*WHAT YOU HAVE TO DO:*
Beginning with the line where "RAM RAM_1 ( //Instantiation" appears, repeat every remaining line of the entries exactly, the last line included.
══ DATASET RECORDS ══
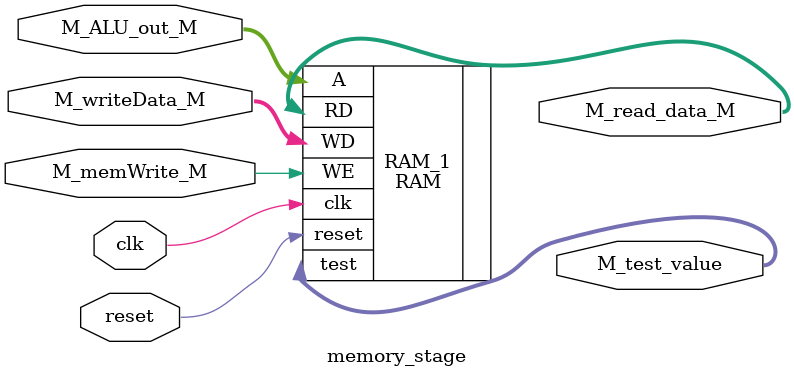
<source format=v>
/*
* Module: Memory Stage
* File Name: memory_stage.v
* Description: Instantiation of blocks in the Memory stage.
* Author: Mohamed Elshafie
*/

module memory_stage(

    /************************ Input Ports ************************/
    input wire [31:0] M_ALU_out_M, M_writeData_M, 

    input wire clk, M_memWrite_M, reset,

    /************************ Output Ports ************************/
    output wire [31:0] M_read_data_M,

    output wire [15:0] M_test_value
);



/************************ Code Start ************************/
RAM RAM_1 ( //Instantiation of the RAM block.
    .A(M_ALU_out_M),
    .WD(M_writeData_M),
    .WE(M_memWrite_M),
    .clk(clk),
    .reset(reset),
    .RD(M_read_data_M),
    .test(M_test_value)
);

endmodule
</source>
═══
*TASK SOLUTION:*
RAM RAM_1 ( //Instantiation of the RAM block.
    .A(M_ALU_out_M),
    .WD(M_writeData_M),
    .WE(M_memWrite_M),
    .clk(clk),
    .reset(reset),
    .RD(M_read_data_M),
    .test(M_test_value)
);

endmodule
</source>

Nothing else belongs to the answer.